Some unusual things have happened in my writing world recently, and no, I’m not talking about two giveaways on my cheap-o blog. In the order of their occurrence:
1. I was asked for my thoughts on e-publishing for an article for the New York Times (International Ed.), and I learnt from the journalist that I was one of the few positively disposed towards this phenomenon. Yes, I agree there is a lot of crap, but as I’ve said before, e-publishing is, at least in part, an organic response to the systemic exclusion of certain types of writing from mainstream publishing. I’m curious to see to see what the article has to say (I’ll link once it is published).
2. An interesting essay called “Defining Indo-Canadian writing” published in Maple Tree Literary Supplement postulates that Indo-Canadian writing reflects India itself in its diversity and range, and hence cannot/ought not be labelled. Like I said, interesting. I was interviewed for this piece, and–I cannot be nonchalant about this–the writer said I LOOK LIKE AN INDIAN AUDREY HEPBURN.
The bits not about me are very accurate, though.
3. I’m featured on Carina’s great series on the early reading influences and experiences of different bloggers, Reading Roots. Thank you, Carina! Sample Q&A:
How have your reading tastes developed from childhood until now? What were the phases that you went through along the way?
I grew up in India, and there just wasn’t any Indian children’s
fiction back then. As a very young child, I read mostly British books, and I pretty much memorized Enid Blyton’s entire oeuvre. Naughty Amelia Jane! Mr. Muddle Meddles! Mr. Pink-Whistle! I also remember a lot of weird Russian pop-up books–India and Russia had a thing going back in the eighties.

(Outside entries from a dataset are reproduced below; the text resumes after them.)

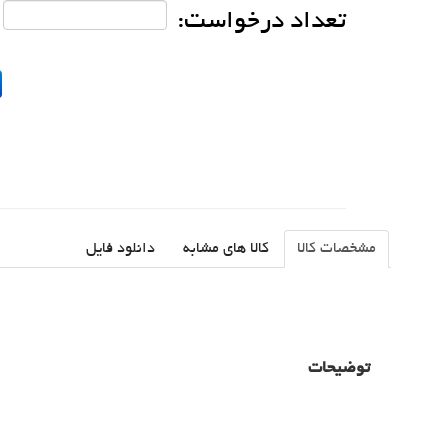
تعداد درخواست:
مشخصات کالا
کالا های مشابه
دانلود فایل
توضیحات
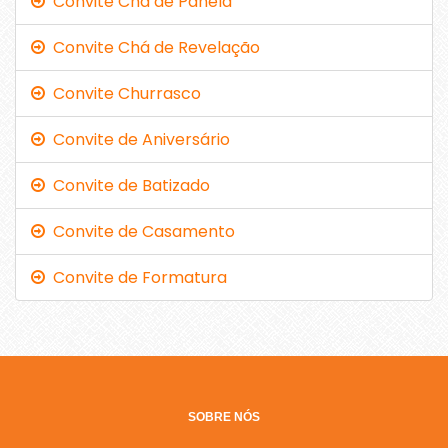
Convite Chá de Panela
Convite Chá de Revelação
Convite Churrasco
Convite de Aniversário
Convite de Batizado
Convite de Casamento
Convite de Formatura
SOBRE NÓS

If you have children, how did you encourage them (or how are you encouraging them) to become readers? If you do not have children of your own, what do you think is the most important thing to focus on in order to promote reading in the coming generations?
My three-year-old son [now four!] is adept at twitching books out of my hand while whining “Mommy, stop reading.” He thinks of books as competition for my attention, and he’s quite right. I mean, I took books to the hospital when I was in labor.
Seriously: I think he’s absorbed the value I place on reading. He has quite a large book collection already, and of course, I read to him everyday. I also make up stories about characters I love–he knows about Tintin and Sherlock Holmes and [Just] William, for instance. I think it’ll be hard for him not to be a reader, unless he does it as a conscious act of rebellion. *Shudder*
Please pop over to Reading Through Life to learn more about my gory addiction to books and my family’s consequent travails. And do check out Carina’s thoughtful blog too!
4. I’m hopeless at challenges, read-a-thons, memes, awards and readalongs, and most of all, I’m really
lazy inept at visiting other blogs and posting comments. I’ve resolved to stop being so witless when it comes to actively engaging with the blogosphere; henceforth, I’m going visit 2 (new) blogs a week, and comment when I like the content. And start a blogroll for the good stuff. Suggestions are solicited.